Transcribed page contents
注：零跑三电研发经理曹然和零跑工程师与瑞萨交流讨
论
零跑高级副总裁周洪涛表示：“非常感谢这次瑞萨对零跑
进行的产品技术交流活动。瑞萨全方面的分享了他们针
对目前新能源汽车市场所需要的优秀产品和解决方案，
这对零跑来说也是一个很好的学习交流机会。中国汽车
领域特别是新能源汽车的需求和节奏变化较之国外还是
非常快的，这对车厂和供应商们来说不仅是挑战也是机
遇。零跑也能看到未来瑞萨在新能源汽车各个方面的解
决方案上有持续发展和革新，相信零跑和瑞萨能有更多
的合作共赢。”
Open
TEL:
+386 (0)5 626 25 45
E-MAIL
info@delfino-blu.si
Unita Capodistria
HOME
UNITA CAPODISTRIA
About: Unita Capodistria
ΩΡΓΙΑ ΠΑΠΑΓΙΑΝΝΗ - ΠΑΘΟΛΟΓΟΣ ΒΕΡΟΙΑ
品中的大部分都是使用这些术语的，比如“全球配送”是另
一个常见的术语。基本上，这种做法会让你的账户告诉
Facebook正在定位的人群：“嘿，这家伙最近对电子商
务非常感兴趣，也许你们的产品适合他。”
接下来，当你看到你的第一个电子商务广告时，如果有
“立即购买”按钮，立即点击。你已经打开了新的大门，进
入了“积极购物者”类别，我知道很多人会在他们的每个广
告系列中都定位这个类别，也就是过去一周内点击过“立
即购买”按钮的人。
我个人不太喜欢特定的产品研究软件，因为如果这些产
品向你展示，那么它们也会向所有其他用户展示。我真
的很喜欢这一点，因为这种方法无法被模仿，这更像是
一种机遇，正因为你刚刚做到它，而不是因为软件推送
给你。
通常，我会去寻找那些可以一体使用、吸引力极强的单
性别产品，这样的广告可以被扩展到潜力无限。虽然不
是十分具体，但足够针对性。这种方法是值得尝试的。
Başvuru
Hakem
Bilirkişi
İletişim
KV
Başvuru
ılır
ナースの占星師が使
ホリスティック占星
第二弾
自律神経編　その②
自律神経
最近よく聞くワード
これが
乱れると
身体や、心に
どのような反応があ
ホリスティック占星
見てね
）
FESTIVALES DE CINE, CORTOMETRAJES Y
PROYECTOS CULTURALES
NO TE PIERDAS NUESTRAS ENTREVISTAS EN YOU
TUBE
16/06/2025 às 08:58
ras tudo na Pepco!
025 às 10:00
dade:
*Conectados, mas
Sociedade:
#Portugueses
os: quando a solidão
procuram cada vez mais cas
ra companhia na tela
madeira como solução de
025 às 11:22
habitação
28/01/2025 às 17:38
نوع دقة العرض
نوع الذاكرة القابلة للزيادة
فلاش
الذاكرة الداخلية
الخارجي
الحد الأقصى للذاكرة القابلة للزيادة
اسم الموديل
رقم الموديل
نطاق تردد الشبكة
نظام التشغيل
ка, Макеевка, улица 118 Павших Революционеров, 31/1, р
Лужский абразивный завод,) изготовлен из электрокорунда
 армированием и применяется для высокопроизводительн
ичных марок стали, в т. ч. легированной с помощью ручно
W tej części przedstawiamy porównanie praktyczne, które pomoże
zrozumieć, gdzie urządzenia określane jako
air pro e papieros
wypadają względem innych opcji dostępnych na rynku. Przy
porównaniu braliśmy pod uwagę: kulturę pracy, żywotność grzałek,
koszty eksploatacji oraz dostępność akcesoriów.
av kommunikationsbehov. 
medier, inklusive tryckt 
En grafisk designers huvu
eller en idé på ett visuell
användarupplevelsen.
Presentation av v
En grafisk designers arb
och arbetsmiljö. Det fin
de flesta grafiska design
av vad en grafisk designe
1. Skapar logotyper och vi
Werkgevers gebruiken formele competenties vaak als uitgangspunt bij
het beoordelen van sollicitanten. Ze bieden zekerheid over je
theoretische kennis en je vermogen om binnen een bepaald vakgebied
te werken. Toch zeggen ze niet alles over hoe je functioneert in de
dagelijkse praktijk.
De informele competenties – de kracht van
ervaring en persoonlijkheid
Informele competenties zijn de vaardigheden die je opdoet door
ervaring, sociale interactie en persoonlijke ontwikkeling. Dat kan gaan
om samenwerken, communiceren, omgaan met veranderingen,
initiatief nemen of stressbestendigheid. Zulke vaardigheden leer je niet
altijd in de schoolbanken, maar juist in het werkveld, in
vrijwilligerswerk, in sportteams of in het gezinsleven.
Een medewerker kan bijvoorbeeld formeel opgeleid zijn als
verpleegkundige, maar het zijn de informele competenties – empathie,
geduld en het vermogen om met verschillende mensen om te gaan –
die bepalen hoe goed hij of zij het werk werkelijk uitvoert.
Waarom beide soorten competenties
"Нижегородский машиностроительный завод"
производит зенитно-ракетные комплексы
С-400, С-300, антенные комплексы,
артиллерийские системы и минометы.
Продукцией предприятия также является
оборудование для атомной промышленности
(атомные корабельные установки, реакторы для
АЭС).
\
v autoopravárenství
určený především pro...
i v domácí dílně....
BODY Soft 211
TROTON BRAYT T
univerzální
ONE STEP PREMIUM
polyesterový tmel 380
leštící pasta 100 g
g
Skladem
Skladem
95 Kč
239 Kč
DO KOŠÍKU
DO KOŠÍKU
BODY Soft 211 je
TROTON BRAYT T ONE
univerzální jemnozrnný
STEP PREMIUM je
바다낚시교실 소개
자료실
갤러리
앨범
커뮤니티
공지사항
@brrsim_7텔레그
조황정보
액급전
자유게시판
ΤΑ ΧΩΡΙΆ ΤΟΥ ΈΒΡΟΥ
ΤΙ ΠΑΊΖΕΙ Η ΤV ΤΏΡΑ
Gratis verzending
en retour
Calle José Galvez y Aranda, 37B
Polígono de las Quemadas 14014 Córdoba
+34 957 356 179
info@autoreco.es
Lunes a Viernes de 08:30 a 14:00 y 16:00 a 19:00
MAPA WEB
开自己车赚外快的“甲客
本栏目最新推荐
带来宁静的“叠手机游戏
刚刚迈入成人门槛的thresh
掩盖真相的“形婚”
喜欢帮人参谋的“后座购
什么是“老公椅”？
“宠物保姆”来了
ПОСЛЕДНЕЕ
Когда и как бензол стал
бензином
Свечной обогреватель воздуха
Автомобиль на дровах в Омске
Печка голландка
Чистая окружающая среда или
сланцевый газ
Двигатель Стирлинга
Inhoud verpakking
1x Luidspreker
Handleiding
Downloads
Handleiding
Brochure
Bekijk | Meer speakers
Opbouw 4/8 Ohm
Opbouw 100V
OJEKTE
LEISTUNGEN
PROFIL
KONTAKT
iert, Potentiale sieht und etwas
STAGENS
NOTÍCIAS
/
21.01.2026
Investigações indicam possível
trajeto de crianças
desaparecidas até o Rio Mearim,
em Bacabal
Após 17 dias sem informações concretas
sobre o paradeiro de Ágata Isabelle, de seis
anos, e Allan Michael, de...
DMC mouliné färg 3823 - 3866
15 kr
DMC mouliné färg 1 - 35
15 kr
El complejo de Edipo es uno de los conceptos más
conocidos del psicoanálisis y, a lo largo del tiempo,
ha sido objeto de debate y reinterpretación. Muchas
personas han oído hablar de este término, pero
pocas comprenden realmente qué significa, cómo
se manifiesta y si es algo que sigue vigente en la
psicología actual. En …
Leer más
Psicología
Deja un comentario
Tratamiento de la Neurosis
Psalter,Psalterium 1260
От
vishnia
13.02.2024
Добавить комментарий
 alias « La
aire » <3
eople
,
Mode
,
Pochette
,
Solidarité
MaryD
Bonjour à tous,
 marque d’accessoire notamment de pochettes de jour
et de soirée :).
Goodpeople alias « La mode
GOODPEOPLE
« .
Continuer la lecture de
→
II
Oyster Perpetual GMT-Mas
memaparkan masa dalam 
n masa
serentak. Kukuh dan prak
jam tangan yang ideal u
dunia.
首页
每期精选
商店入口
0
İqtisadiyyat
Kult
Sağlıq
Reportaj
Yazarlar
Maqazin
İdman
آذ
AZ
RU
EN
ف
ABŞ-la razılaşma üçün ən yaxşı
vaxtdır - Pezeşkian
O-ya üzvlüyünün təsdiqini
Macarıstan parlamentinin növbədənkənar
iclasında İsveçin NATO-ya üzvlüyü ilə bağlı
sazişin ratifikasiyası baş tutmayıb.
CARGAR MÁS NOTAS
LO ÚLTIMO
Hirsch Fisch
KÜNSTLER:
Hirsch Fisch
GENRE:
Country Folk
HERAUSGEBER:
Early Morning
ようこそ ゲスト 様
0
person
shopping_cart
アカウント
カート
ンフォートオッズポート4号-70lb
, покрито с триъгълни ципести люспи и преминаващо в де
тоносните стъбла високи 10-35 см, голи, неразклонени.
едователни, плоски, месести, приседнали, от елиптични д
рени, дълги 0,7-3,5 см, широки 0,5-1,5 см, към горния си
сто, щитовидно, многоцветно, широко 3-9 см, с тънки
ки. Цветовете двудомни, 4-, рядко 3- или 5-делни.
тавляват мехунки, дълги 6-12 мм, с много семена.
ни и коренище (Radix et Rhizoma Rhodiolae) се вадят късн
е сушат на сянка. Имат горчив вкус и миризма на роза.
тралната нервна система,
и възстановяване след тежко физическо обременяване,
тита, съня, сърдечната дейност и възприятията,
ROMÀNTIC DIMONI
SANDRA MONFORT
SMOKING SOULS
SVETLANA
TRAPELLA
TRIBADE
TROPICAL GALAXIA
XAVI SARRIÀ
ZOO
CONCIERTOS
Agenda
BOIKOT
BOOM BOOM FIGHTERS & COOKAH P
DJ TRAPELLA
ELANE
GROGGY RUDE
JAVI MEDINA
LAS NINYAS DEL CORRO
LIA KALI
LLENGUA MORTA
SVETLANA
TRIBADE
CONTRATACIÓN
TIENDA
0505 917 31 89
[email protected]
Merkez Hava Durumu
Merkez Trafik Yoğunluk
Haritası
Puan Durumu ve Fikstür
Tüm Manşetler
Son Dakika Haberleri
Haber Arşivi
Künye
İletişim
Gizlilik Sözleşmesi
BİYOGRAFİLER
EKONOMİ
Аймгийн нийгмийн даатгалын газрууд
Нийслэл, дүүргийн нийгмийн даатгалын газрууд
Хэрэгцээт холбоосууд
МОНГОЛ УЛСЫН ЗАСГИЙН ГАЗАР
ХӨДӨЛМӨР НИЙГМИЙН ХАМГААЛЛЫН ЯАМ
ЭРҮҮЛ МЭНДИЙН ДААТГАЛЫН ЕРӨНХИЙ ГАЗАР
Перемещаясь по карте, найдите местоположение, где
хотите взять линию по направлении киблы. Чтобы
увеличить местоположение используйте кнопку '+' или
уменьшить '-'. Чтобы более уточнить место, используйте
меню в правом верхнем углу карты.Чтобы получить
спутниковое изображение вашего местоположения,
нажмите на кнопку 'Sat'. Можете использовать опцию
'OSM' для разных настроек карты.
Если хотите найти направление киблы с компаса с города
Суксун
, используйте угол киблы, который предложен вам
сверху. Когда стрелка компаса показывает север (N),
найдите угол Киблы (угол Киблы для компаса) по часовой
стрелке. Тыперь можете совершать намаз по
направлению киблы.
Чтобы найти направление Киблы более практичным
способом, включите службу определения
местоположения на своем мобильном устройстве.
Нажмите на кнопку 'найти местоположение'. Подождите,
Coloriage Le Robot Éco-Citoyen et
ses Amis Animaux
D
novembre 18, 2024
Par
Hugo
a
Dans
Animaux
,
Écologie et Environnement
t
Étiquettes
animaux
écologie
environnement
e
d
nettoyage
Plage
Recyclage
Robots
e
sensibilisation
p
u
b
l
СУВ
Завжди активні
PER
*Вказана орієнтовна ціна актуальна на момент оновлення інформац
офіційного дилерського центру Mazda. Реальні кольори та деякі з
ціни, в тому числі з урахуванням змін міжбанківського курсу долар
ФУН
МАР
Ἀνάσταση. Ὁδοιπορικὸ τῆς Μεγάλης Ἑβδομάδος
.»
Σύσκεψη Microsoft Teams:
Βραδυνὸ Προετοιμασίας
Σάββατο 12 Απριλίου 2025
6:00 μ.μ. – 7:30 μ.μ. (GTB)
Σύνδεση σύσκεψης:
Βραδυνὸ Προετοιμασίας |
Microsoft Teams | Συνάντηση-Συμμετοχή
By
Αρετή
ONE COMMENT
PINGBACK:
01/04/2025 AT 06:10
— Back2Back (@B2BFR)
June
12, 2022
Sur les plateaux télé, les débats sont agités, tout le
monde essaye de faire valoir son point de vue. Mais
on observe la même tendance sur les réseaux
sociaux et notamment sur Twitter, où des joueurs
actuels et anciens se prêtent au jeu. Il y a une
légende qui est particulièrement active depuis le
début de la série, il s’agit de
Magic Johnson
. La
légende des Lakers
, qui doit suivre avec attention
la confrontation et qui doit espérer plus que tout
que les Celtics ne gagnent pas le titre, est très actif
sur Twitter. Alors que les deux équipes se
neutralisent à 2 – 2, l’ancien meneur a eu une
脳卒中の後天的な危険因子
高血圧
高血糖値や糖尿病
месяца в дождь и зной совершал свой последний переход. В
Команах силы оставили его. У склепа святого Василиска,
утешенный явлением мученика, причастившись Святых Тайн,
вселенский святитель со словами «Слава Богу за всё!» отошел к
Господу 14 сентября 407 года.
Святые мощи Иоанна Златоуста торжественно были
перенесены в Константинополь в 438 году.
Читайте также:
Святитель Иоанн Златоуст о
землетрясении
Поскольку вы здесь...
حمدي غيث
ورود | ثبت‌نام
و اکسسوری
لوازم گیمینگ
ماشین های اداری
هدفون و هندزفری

To do:
Reproduce exactly the lines from the beginning of the entries above up to and including the line that contains "wypadają względem innych".

Answer to the exercise:
注：零跑三电研发经理曹然和零跑工程师与瑞萨交流讨
论
零跑高级副总裁周洪涛表示：“非常感谢这次瑞萨对零跑
进行的产品技术交流活动。瑞萨全方面的分享了他们针
对目前新能源汽车市场所需要的优秀产品和解决方案，
这对零跑来说也是一个很好的学习交流机会。中国汽车
领域特别是新能源汽车的需求和节奏变化较之国外还是
非常快的，这对车厂和供应商们来说不仅是挑战也是机
遇。零跑也能看到未来瑞萨在新能源汽车各个方面的解
决方案上有持续发展和革新，相信零跑和瑞萨能有更多
的合作共赢。”
Open
TEL:
+386 (0)5 626 25 45
E-MAIL
info@delfino-blu.si
Unita Capodistria
HOME
UNITA CAPODISTRIA
About: Unita Capodistria
ΩΡΓΙΑ ΠΑΠΑΓΙΑΝΝΗ - ΠΑΘΟΛΟΓΟΣ ΒΕΡΟΙΑ
品中的大部分都是使用这些术语的，比如“全球配送”是另
一个常见的术语。基本上，这种做法会让你的账户告诉
Facebook正在定位的人群：“嘿，这家伙最近对电子商
务非常感兴趣，也许你们的产品适合他。”
接下来，当你看到你的第一个电子商务广告时，如果有
“立即购买”按钮，立即点击。你已经打开了新的大门，进
入了“积极购物者”类别，我知道很多人会在他们的每个广
告系列中都定位这个类别，也就是过去一周内点击过“立
即购买”按钮的人。
我个人不太喜欢特定的产品研究软件，因为如果这些产
品向你展示，那么它们也会向所有其他用户展示。我真
的很喜欢这一点，因为这种方法无法被模仿，这更像是
一种机遇，正因为你刚刚做到它，而不是因为软件推送
给你。
通常，我会去寻找那些可以一体使用、吸引力极强的单
性别产品，这样的广告可以被扩展到潜力无限。虽然不
是十分具体，但足够针对性。这种方法是值得尝试的。
Başvuru
Hakem
Bilirkişi
İletişim
KV
Başvuru
ılır
ナースの占星師が使
ホリスティック占星
第二弾
自律神経編　その②
自律神経
最近よく聞くワード
これが
乱れると
身体や、心に
どのような反応があ
ホリスティック占星
見てね
）
FESTIVALES DE CINE, CORTOMETRAJES Y
PROYECTOS CULTURALES
NO TE PIERDAS NUESTRAS ENTREVISTAS EN YOU
TUBE
16/06/2025 às 08:58
ras tudo na Pepco!
025 às 10:00
dade:
*Conectados, mas
Sociedade:
#Portugueses
os: quando a solidão
procuram cada vez mais cas
ra companhia na tela
madeira como solução de
025 às 11:22
habitação
28/01/2025 às 17:38
نوع دقة العرض
نوع الذاكرة القابلة للزيادة
فلاش
الذاكرة الداخلية
الخارجي
الحد الأقصى للذاكرة القابلة للزيادة
اسم الموديل
رقم الموديل
نطاق تردد الشبكة
نظام التشغيل
ка, Макеевка, улица 118 Павших Революционеров, 31/1, р
Лужский абразивный завод,) изготовлен из электрокорунда
 армированием и применяется для высокопроизводительн
ичных марок стали, в т. ч. легированной с помощью ручно
W tej części przedstawiamy porównanie praktyczne, które pomoże
zrozumieć, gdzie urządzenia określane jako
air pro e papieros
wypadają względem innych opcji dostępnych na rynku. Przy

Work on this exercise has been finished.